# Poll: Best Canister Filter for up tp 125 Gal.?



## JMan (Jan 23, 2006)

What is the best canister filter for up to a 125 gallon tank?


----------



## JMan (Jan 23, 2006)

JRM said:


> What is the best canister filter for up to a 125 gallon tank?


----------



## whatsthedeal (Feb 3, 2006)

JRM said:


> What is the best canister filter for up to a 125 gallon tank?











[/quote]

www.bigalsonline.com.

get a canister (look at eheim)and a power filter(AC110,emporer etc) to aid in circulation and mech filtration. If you have a rhom get an extra water pump...look at 800gph for the pump.


----------



## Grosse Gurke (Jan 3, 2003)

I would go with 2 eheim 2215's. I like the old school filters by eheim. It really depends on what you plant to keep and the associate bio-load. A group of pygos will create a lot more waste and need more filtration then a solo serrasalmus.


----------



## JMan (Jan 23, 2006)

Grosse Gurke said:


> I would go with 2 eheim 2215's. I like the old school filters by eheim.
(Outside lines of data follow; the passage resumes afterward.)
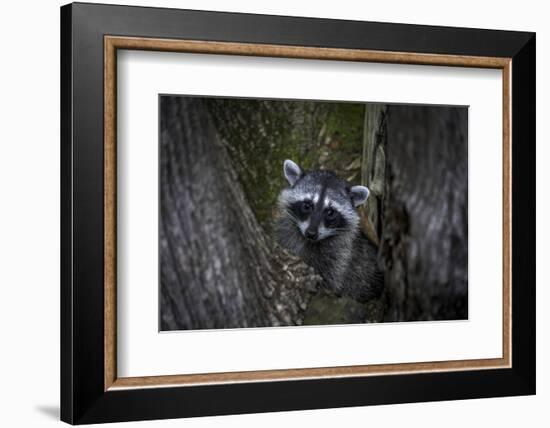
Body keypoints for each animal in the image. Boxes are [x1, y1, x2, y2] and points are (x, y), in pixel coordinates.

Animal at [274, 159, 384, 302]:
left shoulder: (341, 257)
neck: (310, 242)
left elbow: (331, 279)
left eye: (330, 212)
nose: (311, 234)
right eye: (307, 205)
It really depends on what you plant to keep and the associate bio-load. A group of pygos will create a lot more waste and need more filtration then a solo serrasalmus.
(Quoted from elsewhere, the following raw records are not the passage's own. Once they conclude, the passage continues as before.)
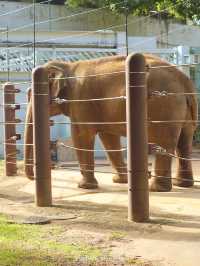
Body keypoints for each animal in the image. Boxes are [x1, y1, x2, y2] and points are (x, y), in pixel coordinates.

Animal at [23, 53, 197, 191]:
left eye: (32, 94)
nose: (32, 177)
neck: (67, 67)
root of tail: (184, 79)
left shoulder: (81, 100)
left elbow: (81, 135)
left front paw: (84, 186)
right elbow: (108, 138)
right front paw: (120, 181)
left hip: (164, 105)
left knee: (164, 141)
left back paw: (157, 188)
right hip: (182, 109)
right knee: (184, 141)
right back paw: (182, 184)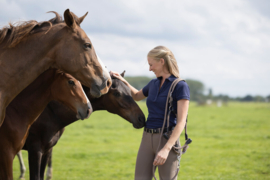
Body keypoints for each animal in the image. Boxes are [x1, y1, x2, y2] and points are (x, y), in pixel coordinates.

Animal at [16, 71, 146, 180]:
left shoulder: (47, 150)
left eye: (130, 92)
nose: (142, 118)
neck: (50, 111)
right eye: (117, 93)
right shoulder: (35, 149)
what about the Fluval 404 or the RENA XP3?


----------



## harrykaa (Jan 10, 2005)

JRM said:


> what about the Fluval 404 or the RENA XP3?
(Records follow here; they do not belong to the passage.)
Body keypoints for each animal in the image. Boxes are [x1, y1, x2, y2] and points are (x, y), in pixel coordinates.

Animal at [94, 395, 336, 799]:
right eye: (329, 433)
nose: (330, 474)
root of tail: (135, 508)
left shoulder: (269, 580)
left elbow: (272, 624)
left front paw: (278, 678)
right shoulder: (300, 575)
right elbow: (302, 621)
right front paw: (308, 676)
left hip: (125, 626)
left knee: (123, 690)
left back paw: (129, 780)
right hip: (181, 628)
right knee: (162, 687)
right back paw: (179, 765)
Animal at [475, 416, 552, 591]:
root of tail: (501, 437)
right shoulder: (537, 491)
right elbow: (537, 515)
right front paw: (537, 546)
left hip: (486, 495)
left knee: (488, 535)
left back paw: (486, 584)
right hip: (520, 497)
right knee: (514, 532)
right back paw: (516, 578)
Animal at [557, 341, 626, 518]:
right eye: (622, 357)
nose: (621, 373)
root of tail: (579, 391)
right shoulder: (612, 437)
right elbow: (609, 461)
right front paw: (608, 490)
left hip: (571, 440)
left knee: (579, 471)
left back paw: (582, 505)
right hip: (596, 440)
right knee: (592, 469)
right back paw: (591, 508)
I second Grosse Gurke. Two Eheims will do it. They are a bit more expensive when you buy them, but they will serve fine even after 10 years. Actually a lfs in my hometown (Helsinki) offers a 5 year guarantee for Eheims.

The bottom line in filtration is the filter media capacity. If you fill the canister with bio balls (like sintered glass) and you for example plan to keep a shoal of Pygo's there (and not overstocking), I know that a filter media capacity of abot 2.5 gallons is enough for a 125 gallon tank. I base this calculation in my own experience of having 4 big Pygos in a 150 gallon tank with a canister filter of 3.2 gallon bio media capacity. I am able to grow plants well without algae problems.

So if you like Fluval or Rena, just calculate how many you need to have about 2.5 gallons of media space in them.

Regards,


----------



## Fresh2salt (Jul 16, 2004)

I run on my 150gallon is 2xac500 and xp3 and the water is clear


----------



## Guest (Mar 8, 2006)

Get that new $1000 Ehiem coming out :laugh: Fuckin thing is like a pool filter!


----------



## chomp chomp (Oct 28, 2003)

I have a solo serra in a 120 and run an Eheim 2028.

I also use an aqua clear 70 powerhead for current.


----------



## Slim (Jan 9, 2005)

AC110 and a XP3


----------